Je lisais et se levaient des voiles épais. C'était une impression pareille à la musique. Me délier, comprendre, pénétrer au milieu de mots, suivre la phrase et sa logique, savoir. Je ressentais une satisfaction physique, je fermais les yeux de plaisir.

*

Ceux qui ont tout et qui considèrent le bien-être comme un dû, qui ne le considèrent même plus du tou parce qu'il est trop habituel, ne connaissaient pas cette impression semblable à l'ivresse qui vous pénètre parce que vous avez chaud après avoir eu froid, parce que vous mangez bien, que vous avez bu un café.

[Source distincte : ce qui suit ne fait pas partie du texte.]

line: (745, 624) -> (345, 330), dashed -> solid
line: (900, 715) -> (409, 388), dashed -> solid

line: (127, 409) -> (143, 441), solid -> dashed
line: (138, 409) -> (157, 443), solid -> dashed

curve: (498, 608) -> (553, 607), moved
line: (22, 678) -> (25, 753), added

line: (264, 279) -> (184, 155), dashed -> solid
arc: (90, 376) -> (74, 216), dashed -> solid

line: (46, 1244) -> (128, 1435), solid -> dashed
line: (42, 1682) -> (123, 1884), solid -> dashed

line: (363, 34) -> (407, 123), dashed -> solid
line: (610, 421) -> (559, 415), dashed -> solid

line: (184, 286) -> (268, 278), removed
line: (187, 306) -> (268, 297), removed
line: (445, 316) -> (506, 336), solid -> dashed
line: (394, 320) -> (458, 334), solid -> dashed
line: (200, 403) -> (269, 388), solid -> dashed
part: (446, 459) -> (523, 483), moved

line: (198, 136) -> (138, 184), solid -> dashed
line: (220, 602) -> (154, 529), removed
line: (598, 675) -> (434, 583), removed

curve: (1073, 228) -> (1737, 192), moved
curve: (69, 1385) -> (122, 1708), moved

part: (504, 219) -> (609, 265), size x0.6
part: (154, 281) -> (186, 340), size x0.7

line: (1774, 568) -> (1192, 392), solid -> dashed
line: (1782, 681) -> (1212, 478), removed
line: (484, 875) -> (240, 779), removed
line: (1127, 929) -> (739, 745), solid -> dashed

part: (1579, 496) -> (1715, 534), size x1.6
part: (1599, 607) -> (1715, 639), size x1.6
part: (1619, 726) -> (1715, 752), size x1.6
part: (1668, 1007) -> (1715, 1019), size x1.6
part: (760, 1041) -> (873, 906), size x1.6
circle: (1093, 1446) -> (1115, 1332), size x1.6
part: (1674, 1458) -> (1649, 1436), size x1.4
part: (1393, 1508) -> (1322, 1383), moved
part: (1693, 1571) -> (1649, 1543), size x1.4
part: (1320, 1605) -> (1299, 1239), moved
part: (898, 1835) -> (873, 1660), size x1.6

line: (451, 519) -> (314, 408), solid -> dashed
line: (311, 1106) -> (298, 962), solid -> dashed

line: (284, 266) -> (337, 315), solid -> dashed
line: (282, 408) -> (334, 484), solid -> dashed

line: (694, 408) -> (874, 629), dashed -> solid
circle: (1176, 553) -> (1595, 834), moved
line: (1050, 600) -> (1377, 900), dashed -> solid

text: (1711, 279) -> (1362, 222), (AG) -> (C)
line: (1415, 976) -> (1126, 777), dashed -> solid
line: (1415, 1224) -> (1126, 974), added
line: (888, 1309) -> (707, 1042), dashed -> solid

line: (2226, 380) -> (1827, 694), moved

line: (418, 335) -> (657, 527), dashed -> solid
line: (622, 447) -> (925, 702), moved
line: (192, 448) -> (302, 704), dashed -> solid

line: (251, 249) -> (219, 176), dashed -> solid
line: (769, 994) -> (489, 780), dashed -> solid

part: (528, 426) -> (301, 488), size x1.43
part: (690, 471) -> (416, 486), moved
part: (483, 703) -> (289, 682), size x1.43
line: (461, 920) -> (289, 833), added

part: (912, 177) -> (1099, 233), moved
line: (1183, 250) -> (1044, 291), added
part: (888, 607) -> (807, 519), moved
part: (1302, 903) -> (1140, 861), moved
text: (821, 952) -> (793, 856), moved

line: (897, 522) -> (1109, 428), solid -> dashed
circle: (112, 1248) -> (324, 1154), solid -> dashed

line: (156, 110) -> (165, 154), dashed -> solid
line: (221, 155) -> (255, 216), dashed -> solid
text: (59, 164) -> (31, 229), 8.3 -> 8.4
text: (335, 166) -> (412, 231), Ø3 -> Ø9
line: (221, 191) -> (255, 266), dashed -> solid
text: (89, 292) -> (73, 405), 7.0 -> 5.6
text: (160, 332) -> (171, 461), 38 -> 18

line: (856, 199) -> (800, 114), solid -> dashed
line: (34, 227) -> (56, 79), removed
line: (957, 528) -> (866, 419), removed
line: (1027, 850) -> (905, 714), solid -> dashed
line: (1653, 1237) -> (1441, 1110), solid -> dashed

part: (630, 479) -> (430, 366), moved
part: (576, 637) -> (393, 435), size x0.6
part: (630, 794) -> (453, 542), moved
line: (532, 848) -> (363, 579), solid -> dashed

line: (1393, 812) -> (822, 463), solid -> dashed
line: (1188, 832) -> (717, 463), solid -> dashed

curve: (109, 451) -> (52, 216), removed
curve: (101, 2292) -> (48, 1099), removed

Tous les problèmes s'évanouissent, une sensation de puissance vous envahit. On se croit désormais invincible parce qu'on a l'estomac garni ou les pieds au sec.



Son père mort à la guerre, elle est élevée par sa mère et son grand-père paternel. Issue d’un milieu très modeste, elle obtient une bourse afin de poursuivre ses études. 
Elle vient s’installer à Paris, mais le manque d’argent la contraint à travailler en usine à la chaîne, pendant deux ans. 
De cette expérience Claire Etcherelli retient l’image d’un environnement éprouvant et obsédant, qu’elle décrit dans son premier roman "Élise ou la vraie vie" (1967). 
Le roman, qui obtient le prix Femina en 1967, a été portée à l’écran par Michel Drach (1930-1990) en 1970 avec Marie-José Nat dans le rôle d’Élise.